Hastily, I stuffed the schedule into my file along with some other pieces of paper. “Let’s go for lunch,” I said, grabbing my friend’s hand.
“Hey…” my friend started saying.
“C’mon, we’ll miss lunch at this rate if-”
“Hey.”
I stopped. I could hear the hurt in her voice. She was hurt.
“I’m sorry, I… didn’t know how to tell you…” I started crying, ignoring the stares of passing students.
She just looked at me. “Are you… going to die? I don’t wanna lose you…”
I didn’t know what to tell her. How could I just tell my best friend that, yes, I was going to die? I couldn’t. I hugged her and wept, making the shoulder of her shirt wet.
She hugged me back and started crying too. “Don’t leave me…”

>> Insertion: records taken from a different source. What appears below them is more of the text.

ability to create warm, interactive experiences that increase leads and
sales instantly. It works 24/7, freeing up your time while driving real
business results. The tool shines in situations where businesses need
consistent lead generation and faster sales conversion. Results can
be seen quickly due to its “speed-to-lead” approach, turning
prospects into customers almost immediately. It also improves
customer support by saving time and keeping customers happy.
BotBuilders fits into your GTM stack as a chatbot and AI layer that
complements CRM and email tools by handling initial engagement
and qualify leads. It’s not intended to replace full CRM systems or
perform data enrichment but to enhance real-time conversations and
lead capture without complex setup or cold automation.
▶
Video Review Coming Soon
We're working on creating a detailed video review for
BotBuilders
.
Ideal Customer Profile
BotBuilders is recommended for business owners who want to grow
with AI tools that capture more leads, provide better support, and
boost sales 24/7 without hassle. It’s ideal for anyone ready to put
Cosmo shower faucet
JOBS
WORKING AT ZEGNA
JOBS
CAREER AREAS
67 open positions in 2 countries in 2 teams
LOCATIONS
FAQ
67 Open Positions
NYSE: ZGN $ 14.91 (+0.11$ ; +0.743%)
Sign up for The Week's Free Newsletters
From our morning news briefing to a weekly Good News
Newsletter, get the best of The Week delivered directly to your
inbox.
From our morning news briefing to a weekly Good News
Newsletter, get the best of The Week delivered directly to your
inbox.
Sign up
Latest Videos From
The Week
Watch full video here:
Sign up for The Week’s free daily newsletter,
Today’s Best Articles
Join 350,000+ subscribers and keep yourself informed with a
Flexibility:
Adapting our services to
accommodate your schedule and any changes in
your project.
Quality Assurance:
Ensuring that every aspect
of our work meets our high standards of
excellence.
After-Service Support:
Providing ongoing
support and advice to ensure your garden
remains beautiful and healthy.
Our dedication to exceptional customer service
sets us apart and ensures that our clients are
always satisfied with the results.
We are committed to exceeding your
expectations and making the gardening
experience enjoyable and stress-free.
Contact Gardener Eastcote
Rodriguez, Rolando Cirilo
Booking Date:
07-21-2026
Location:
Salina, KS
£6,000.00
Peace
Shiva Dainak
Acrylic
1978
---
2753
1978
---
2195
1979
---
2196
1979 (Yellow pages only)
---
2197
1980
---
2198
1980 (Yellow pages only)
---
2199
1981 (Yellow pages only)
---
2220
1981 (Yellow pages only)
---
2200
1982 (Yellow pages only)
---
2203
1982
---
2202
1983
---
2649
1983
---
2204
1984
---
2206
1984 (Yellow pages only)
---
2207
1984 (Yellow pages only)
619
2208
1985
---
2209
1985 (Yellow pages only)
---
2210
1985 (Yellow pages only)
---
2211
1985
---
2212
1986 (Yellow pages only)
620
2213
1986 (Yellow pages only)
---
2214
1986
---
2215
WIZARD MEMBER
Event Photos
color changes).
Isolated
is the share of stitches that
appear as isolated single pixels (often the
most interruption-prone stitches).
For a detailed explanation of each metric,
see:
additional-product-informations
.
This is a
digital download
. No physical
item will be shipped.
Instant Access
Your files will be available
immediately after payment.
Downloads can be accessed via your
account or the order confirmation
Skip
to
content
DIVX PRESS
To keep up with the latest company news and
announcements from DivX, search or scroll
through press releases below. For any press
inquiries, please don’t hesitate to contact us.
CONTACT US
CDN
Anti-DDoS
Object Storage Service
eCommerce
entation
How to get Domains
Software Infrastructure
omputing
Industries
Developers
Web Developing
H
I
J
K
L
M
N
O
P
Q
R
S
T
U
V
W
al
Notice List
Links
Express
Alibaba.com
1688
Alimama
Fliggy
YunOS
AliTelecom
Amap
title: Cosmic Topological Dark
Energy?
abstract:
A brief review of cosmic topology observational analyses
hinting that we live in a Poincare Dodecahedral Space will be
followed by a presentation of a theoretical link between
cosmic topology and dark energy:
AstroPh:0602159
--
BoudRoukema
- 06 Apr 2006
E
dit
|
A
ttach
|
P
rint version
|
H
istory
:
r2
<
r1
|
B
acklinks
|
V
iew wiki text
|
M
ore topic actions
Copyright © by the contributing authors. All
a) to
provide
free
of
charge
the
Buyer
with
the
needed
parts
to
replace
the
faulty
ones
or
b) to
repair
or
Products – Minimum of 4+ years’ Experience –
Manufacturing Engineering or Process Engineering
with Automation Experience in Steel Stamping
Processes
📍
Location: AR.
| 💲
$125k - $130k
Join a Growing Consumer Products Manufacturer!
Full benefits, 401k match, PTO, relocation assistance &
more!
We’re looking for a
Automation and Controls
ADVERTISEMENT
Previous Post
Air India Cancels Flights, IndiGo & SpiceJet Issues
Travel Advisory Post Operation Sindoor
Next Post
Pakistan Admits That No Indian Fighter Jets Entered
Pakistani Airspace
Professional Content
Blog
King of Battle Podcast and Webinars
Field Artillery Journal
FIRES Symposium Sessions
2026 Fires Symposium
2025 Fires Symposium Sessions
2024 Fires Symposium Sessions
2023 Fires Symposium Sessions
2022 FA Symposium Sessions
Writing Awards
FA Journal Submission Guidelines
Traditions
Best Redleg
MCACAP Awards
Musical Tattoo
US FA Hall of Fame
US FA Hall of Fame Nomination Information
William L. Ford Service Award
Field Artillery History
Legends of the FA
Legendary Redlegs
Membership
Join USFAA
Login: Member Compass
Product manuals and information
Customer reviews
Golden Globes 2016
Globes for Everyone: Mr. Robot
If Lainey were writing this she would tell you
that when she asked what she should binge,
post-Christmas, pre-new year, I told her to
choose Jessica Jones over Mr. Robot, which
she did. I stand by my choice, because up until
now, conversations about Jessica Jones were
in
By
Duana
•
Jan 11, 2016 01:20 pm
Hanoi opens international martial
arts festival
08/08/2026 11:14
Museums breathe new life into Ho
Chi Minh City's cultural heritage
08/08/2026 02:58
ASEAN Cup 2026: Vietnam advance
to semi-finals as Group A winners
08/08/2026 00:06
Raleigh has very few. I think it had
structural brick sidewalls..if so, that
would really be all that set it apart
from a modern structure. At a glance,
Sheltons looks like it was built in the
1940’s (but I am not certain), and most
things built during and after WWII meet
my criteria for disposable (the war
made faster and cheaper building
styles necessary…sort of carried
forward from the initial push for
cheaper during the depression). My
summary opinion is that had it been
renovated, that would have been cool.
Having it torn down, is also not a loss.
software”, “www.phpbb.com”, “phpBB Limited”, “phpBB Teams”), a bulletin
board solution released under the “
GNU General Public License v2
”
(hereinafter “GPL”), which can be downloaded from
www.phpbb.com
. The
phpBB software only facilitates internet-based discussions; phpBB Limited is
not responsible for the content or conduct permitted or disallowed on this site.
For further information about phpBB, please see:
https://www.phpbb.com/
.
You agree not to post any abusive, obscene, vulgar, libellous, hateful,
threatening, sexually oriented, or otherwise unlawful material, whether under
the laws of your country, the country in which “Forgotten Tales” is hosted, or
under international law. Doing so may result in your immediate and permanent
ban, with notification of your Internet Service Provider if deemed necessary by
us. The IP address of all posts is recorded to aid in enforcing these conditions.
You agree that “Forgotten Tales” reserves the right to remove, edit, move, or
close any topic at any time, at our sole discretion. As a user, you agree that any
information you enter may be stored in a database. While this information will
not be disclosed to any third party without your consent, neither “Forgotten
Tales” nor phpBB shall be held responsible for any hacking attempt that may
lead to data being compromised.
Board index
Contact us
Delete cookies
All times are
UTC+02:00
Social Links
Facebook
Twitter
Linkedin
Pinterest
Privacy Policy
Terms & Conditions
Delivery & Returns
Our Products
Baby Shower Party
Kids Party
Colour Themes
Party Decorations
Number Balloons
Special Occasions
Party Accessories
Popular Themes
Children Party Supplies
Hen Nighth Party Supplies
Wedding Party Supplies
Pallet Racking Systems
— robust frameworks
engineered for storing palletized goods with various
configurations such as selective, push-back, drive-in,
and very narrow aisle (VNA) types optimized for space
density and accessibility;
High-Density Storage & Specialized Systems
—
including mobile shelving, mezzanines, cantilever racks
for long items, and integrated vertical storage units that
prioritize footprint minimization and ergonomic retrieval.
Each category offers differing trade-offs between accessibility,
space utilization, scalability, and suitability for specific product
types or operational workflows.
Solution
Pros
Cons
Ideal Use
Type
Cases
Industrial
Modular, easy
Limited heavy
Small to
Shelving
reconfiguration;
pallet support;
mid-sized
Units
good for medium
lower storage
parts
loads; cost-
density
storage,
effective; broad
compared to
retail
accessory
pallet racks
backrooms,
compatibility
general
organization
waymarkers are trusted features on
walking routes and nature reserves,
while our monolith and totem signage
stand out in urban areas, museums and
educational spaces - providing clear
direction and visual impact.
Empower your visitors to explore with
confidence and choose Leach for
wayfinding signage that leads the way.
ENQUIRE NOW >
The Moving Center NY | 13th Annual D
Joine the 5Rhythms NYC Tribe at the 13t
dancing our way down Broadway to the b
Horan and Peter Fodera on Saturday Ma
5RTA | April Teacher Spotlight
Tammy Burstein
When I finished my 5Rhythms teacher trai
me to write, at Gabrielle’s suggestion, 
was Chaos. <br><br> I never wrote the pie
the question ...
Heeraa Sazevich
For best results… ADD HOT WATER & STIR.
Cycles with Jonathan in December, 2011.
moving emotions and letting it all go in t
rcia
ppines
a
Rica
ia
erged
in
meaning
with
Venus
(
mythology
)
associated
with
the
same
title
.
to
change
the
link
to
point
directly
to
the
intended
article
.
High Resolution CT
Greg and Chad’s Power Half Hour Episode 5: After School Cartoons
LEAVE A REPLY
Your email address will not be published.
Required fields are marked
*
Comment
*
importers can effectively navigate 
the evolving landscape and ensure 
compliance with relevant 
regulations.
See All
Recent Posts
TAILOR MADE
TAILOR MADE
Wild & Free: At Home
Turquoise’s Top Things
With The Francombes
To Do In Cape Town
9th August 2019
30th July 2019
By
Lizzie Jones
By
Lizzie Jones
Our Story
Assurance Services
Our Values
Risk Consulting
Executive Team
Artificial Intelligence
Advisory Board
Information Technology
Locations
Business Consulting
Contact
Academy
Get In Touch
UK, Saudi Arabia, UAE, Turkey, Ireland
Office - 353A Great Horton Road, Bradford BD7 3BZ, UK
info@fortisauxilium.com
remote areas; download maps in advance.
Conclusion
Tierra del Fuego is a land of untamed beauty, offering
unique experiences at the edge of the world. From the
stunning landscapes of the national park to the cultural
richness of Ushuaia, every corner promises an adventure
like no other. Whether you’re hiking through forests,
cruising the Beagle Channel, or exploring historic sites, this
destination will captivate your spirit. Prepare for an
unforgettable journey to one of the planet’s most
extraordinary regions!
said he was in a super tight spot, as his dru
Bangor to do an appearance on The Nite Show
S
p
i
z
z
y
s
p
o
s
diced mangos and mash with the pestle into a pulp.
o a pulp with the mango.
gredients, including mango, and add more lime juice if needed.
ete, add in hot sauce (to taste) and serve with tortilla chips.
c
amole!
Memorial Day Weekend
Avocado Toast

“I won’t, I’ll be with you forever… whether or not I die.”
I cried out my fear of death, my fear of losing her, losing my mother, my fear of cancer. I cried out everything I had been keeping from her, I cried out all the stress and depression I had felt.
She, too, cried out her fear of losing me, her fear of an ended friendship, her fear of not having me around anymore, her fear of my death.
Together, we stood there, and cried.